45.  We think the learned judge was right in arriving at that conclusion. Firstly, the appellant’s evidence was not consistent with her pleadings. For example, she said that by January 2003 upto January 2005 she had no tenants at all, yet she said that the disconnection was in August 2003 and in December 2004 supply resumed. Secondly, the appellant did not prove that she had tenants at all, and if so, the amount of rent they were paying.

46. The caretaker who would have provided such information was not called as a witness. The appellant did not produce the rent book or a receipt book showing payments of rent in respect of the suit premises.

It is trite law that special damages must be pleaded and strictly proved.

The appellant did not discharge that burden of proof.  See this Court’s decision  in  MOHAMMED  ALI  &  ANOTHER  v  SAGOO  RADIATORSLIMITED[2013] eKLR.

47.  Even in cases where the defendant does not adduce any evidence and only formal proof is done, the plaintiff must still prove a claim of special damages to the acceptable standard of proof.

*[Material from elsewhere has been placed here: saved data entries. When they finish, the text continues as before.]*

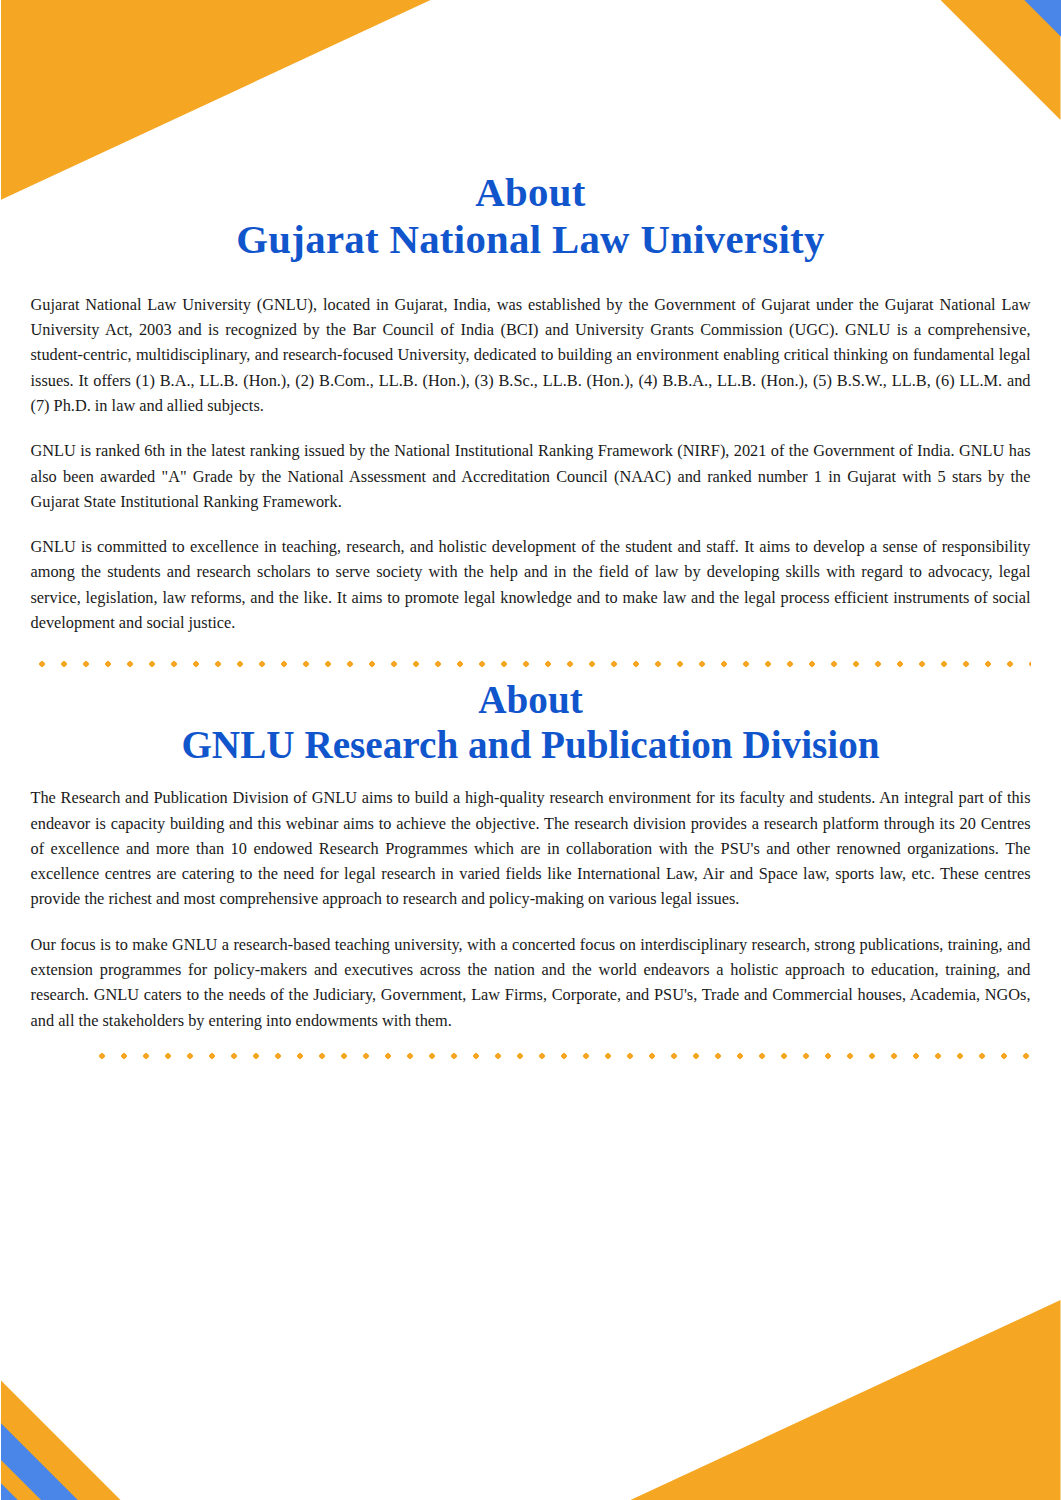About Gujarat National Law University
Gujarat National Law University (GNLU), located in Gujarat, India, was established by the Government of Gujarat under the Gujarat National Law University Act, 2003 and is recognized by the Bar Council of India (BCI) and University Grants Commission (UGC). GNLU is a comprehensive, student-centric, multidisciplinary, and research-focused University, dedicated to building an environment enabling critical thinking on fundamental legal issues. It offers (1) B.A., LL.B. (Hon.), (2) B.Com., LL.B. (Hon.), (3) B.Sc., LL.B. (Hon.), (4) B.B.A., LL.B. (Hon.), (5) B.S.W., LL.B, (6) LL.M. and (7) Ph.D. in law and allied subjects.
GNLU is ranked 6th in the latest ranking issued by the National Institutional Ranking Framework (NIRF), 2021 of the Government of India. GNLU has also been awarded "A" Grade by the National Assessment and Accreditation Council (NAAC) and ranked number 1 in Gujarat with 5 stars by the Gujarat State Institutional Ranking Framework.
GNLU is committed to excellence in teaching, research, and holistic development of the student and staff. It aims to develop a sense of responsibility among the students and research scholars to serve society with the help and in the field of law by developing skills with regard to advocacy, legal service, legislation, law reforms, and the like. It aims to promote legal knowledge and to make law and the legal process efficient instruments of social development and social justice.
About GNLU Research and Publication Division
The Research and Publication Division of GNLU aims to build a high-quality research environment for its faculty and students. An integral part of this endeavor is capacity building and this webinar aims to achieve the objective. The research division provides a research platform through its 20 Centres of excellence and more than 10 endowed Research Programmes which are in collaboration with the PSU's and other renowned organizations. The excellence centres are catering to the need for legal research in varied fields like International Law, Air and Space law, sports law, etc. These centres provide the richest and most comprehensive approach to research and policy-making on various legal issues.
Our focus is to make GNLU a research-based teaching university, with a concerted focus on interdisciplinary research, strong publications, training, and extension programmes for policy-makers and executives across the nation and the world endeavors a holistic approach to education, training, and research. GNLU caters to the needs of the Judiciary, Government, Law Firms, Corporate, and PSU's, Trade and Commercial houses, Academia, NGOs, and all the stakeholders by entering into endowments with them.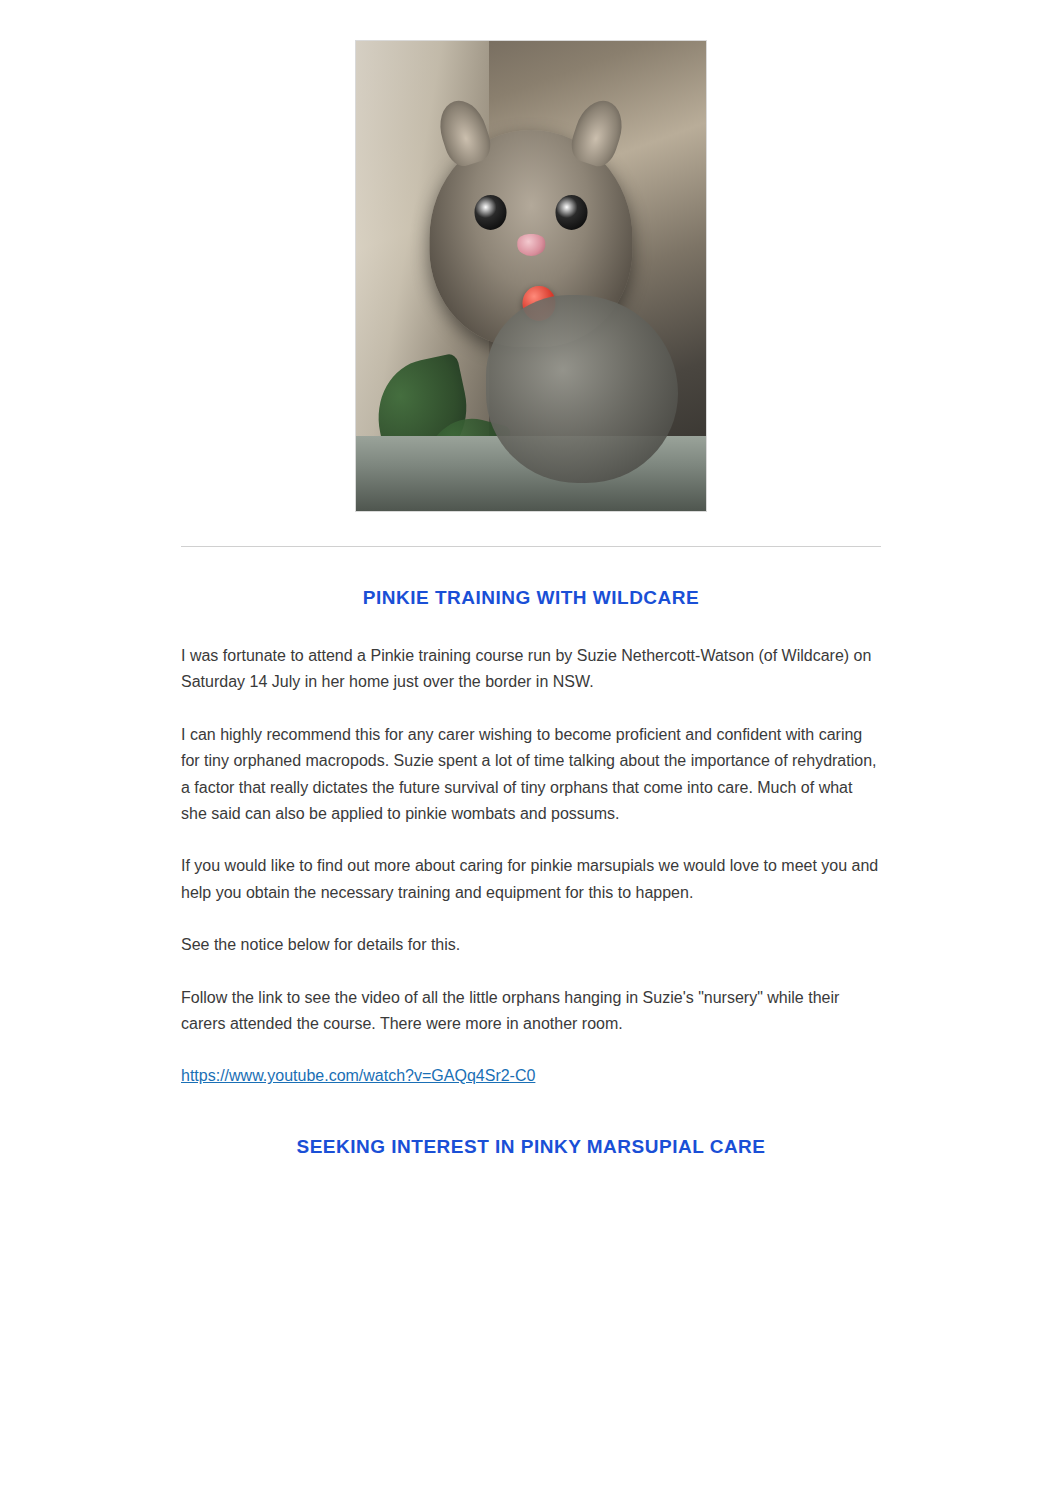PINKIE TRAINING WITH WILDCARE
I was fortunate to attend a Pinkie training course run by Suzie Nethercott-Watson (of Wildcare) on Saturday 14 July in her home just over the border in NSW.
I can highly recommend this for any carer wishing to become proficient and confident with caring for tiny orphaned macropods. Suzie spent a lot of time talking about the importance of rehydration, a factor that really dictates the future survival of tiny orphans that come into care. Much of what she said can also be applied to pinkie wombats and possums.
If you would like to find out more about caring for pinkie marsupials we would love to meet you and help you obtain the necessary training and equipment for this to happen.
See the notice below for details for this.
Follow the link to see the video of all the little orphans hanging in Suzie's "nursery" while their carers attended the course. There were more in another room.
https://www.youtube.com/watch?v=GAQq4Sr2-C0
SEEKING INTEREST IN PINKY MARSUPIAL CARE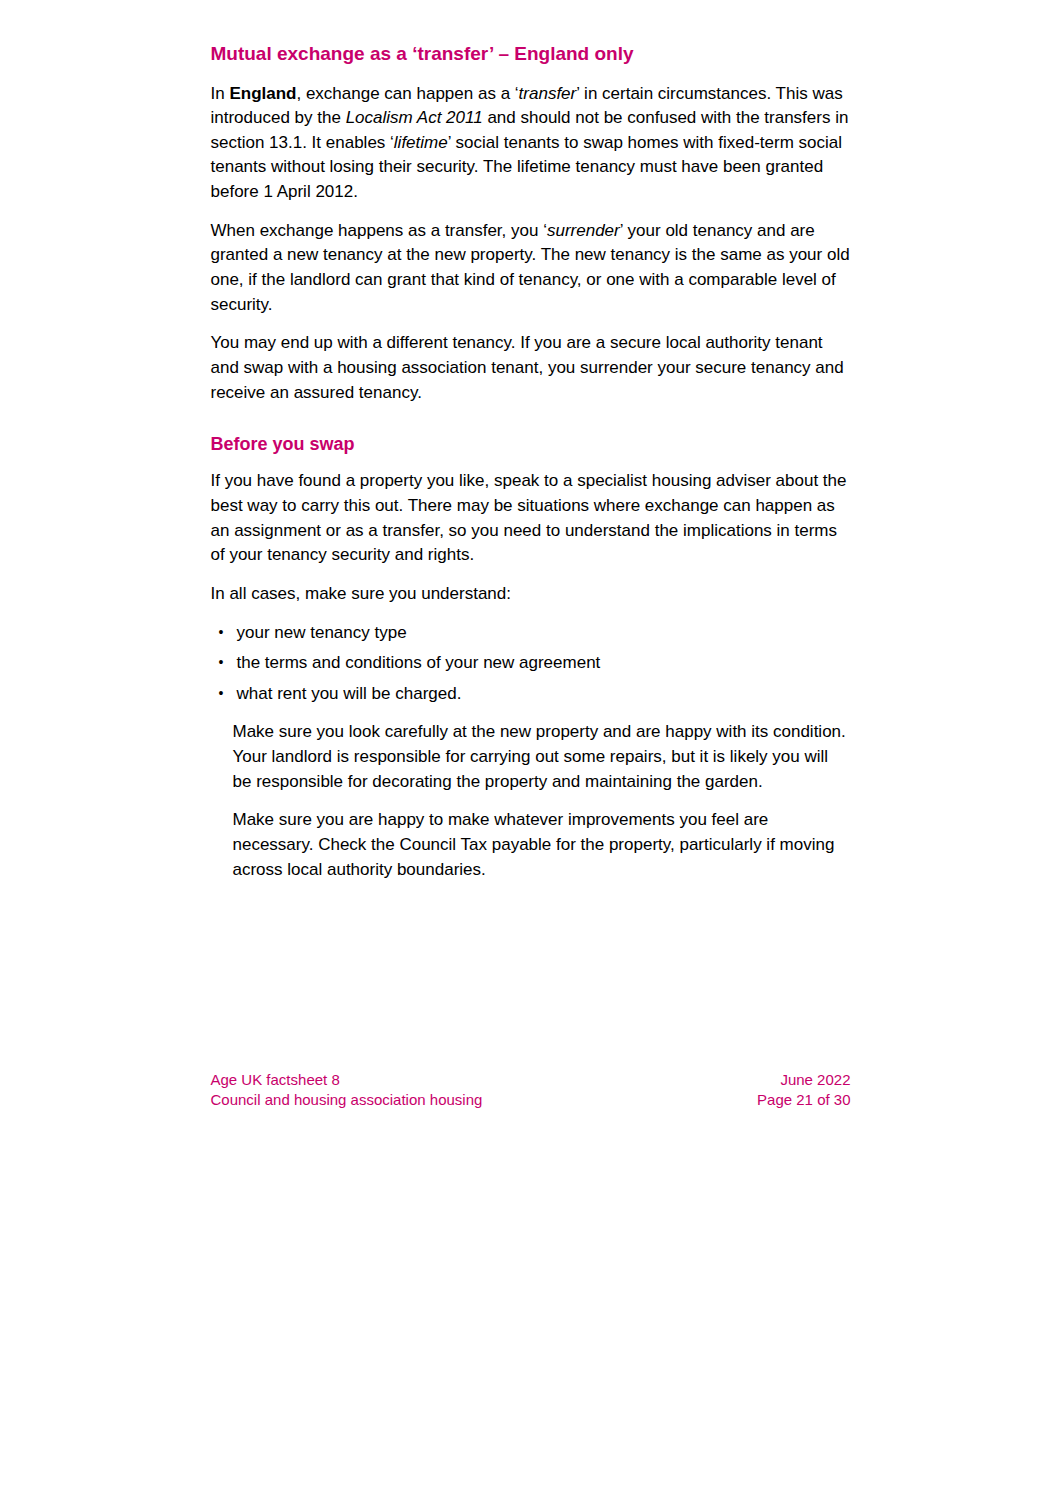Mutual exchange as a ‘transfer’ – England only
In England, exchange can happen as a ‘transfer’ in certain circumstances. This was introduced by the Localism Act 2011 and should not be confused with the transfers in section 13.1. It enables ‘lifetime’ social tenants to swap homes with fixed-term social tenants without losing their security. The lifetime tenancy must have been granted before 1 April 2012.
When exchange happens as a transfer, you ‘surrender’ your old tenancy and are granted a new tenancy at the new property. The new tenancy is the same as your old one, if the landlord can grant that kind of tenancy, or one with a comparable level of security.
You may end up with a different tenancy. If you are a secure local authority tenant and swap with a housing association tenant, you surrender your secure tenancy and receive an assured tenancy.
Before you swap
If you have found a property you like, speak to a specialist housing adviser about the best way to carry this out. There may be situations where exchange can happen as an assignment or as a transfer, so you need to understand the implications in terms of your tenancy security and rights.
In all cases, make sure you understand:
your new tenancy type
the terms and conditions of your new agreement
what rent you will be charged.
Make sure you look carefully at the new property and are happy with its condition. Your landlord is responsible for carrying out some repairs, but it is likely you will be responsible for decorating the property and maintaining the garden.
Make sure you are happy to make whatever improvements you feel are necessary. Check the Council Tax payable for the property, particularly if moving across local authority boundaries.
Age UK factsheet 8
Council and housing association housing
June 2022
Page 21 of 30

48.  In RATCLIFFE v EVANS (1892) 2QB 524, Bowen LJ said at pages

532& 533:

“The character of the acts themselves which produce the damage, and the circumstances under which these acts are done, must regulate the degree of certainty and particularity with which the damage done ought to be stated and proved. As much certainty and particularity must be insisted on, both in pleading and proof of damage, as is reasonable, having regard to the circumstances and to the nature of the acts themselves by which damage is done. To insist upon less would be to relax and old and intelligible principles. To insist upon more would be vain pedantry”.

49. The appellant failed to prove that the alleged departure of her tenants was caused by disconnection of power supply since a number of them had moved out long before the disconnection; also failed to prove the amount of rent that she was collecting; and actual loss of the same as a result of disconnection of the power supply.

50. For the foregoing reasons, this appeal must fail and it is so ordered. Each party shall bear their own costs of the appeal as well as costs of the lower courts’ proceedings.

Dated and Delivered at Nairobi this 23rdday of June, 2017.

D.K. MUSINGA

…………….…………

JUDGE OF APPEAL

S. GATEMBU KAIRU, FCIrb

…………………………………

JUDGE OF APPEAL

A.K. MURGOR

………………………

JUDGE OF APPEAL

I certify that this is a true copy of the original.